There are two source files: RowNumberJob.java and RowNumberWritable.java. The former is the job (with mapper and reducer implementations) and the latter is the writable implementation used for intermediate values and the partitioner. Below is a brief comment on some of the moving parts.
The implementation of this job has three special parts (other than a mapper and reducer implementation):
In Hadoop, the partitioner can base its partitioning decision on both the key and the value at hand. We make convenient use of this fact, by partitioning on the value. If the value is a counter record, we look at the given partition (set in the mapper code). If the value is a actual record, we partition based on the hash of the record. The hashing logic is also export from the partitioner (as a static method), such that the mapper code can use the same logic to determine which counters to increment.
If you have been paying attention, you know that I rely on sorting to make sure that the counter records go on top. Now in order to make sure this happens, we don’t need to implement anything special. We just emit the counter records with a key that sorts before the key we use for value records. In this case, we use a standard ByteWritable, with the values ’T' for counter and ‘W’ for value (the Dutch will understand).

[Data]
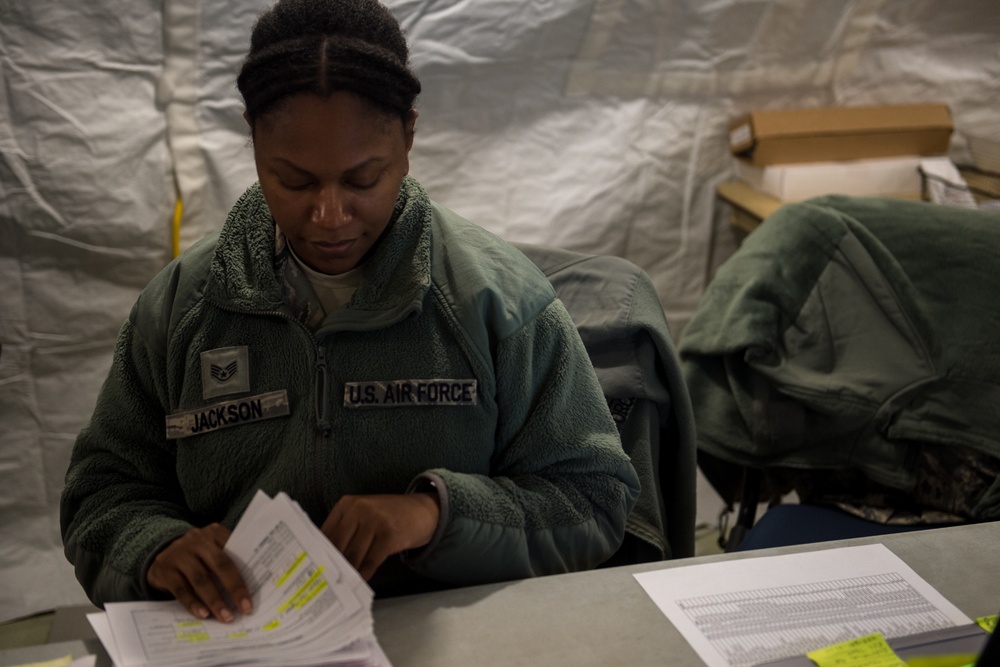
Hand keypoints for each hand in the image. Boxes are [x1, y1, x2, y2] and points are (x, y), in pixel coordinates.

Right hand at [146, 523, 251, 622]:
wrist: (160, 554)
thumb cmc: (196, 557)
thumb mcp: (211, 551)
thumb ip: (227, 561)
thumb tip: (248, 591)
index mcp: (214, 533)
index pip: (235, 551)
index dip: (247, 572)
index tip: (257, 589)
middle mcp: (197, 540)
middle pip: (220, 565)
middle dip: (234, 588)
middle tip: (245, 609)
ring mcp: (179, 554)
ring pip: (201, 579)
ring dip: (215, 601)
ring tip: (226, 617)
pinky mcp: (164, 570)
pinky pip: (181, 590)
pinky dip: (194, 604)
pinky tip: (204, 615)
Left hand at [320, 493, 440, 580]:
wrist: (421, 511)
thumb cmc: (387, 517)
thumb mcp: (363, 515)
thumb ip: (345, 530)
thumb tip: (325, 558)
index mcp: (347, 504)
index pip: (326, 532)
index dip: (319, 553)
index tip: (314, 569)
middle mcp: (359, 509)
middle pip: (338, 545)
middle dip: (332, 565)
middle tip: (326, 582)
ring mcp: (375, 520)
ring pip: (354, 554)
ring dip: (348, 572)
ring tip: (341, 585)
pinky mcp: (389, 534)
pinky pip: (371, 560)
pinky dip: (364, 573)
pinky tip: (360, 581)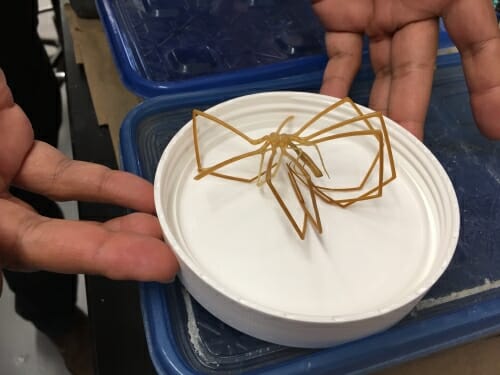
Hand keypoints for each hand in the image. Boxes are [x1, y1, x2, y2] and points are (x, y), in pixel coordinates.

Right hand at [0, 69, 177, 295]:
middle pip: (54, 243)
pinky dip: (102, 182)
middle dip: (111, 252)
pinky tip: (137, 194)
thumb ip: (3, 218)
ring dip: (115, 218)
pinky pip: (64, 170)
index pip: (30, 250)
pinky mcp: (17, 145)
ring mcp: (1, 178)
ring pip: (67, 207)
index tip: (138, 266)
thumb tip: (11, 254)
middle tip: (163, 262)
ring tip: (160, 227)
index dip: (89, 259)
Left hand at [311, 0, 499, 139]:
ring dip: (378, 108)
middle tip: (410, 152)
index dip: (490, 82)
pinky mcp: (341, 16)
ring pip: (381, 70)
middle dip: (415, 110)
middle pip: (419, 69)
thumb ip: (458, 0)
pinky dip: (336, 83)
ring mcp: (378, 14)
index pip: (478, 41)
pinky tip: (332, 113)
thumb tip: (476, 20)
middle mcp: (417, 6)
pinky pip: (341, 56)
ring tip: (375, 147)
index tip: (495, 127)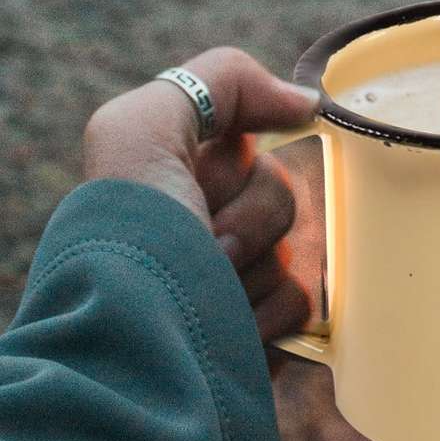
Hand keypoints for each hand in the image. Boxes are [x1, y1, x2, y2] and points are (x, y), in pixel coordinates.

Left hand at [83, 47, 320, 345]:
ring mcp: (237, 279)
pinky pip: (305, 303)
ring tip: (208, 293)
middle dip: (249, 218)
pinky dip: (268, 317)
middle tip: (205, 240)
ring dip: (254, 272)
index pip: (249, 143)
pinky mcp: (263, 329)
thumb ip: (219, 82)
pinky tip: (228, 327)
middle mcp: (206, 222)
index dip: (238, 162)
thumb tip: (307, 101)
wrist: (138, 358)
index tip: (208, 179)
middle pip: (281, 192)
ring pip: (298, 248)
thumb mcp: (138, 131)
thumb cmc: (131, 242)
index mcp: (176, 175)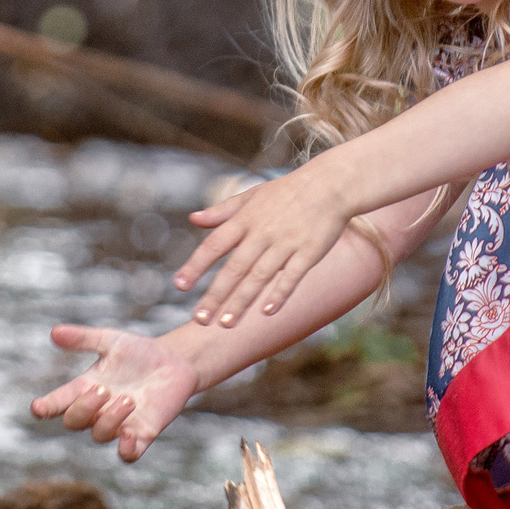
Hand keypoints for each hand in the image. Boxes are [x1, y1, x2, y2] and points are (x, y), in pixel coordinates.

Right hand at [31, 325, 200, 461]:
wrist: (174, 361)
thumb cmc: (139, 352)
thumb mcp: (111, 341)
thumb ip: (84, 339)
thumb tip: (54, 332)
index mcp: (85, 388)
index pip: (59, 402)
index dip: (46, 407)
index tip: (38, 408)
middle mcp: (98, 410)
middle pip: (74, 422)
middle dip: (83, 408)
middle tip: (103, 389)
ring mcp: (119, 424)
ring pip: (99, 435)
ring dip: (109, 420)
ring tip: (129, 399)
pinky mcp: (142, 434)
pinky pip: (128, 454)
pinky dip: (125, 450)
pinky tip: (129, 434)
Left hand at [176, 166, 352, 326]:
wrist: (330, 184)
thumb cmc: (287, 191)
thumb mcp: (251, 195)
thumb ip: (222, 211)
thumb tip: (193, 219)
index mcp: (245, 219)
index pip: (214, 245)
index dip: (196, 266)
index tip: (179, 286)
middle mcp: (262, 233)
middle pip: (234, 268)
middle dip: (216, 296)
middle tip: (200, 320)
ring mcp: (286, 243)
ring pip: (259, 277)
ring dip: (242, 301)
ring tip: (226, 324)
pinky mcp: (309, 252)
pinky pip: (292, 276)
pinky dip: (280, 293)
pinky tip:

[Requirement 1]
Answer from the Hadoop row-numbering excerpt:
(a) What two source files does the job consist of?
(b) When the value is an actual record, what does the partitioner base its decision on?
(c) Which key type is used to make counter records sort first, and what values mark counter and value records?
[Requirement 2]
Rewrite the Hadoop row-numbering excerpt, beginning at the words "There are two" and stopping after "counters to increment.", with "partitioner" replaced by "partitioning function".

[Task result 1]
(a) RowNumberJob.java and RowNumberWritable.java.
(b) The hash of the record.
(c) A standard ByteWritable, with 'T' for counter records and 'W' for value records.

[Task result 2]
There are two source files: RowNumberJob.java and RowNumberWritable.java. The former is the job (with mapper and reducer implementations) and the latter is the writable implementation used for intermediate values and the partitioning function. Below is a brief comment on some of the moving parts.
The implementation of this job has three special parts (other than a mapper and reducer implementation):
In Hadoop, the partitioning function can base its partitioning decision on both the key and the value at hand. We make convenient use of this fact, by partitioning on the value. If the value is a counter record, we look at the given partition (set in the mapper code). If the value is a actual record, we partition based on the hash of the record. The hashing logic is also export from the partitioning function (as a static method), such that the mapper code can use the same logic to determine which counters to increment.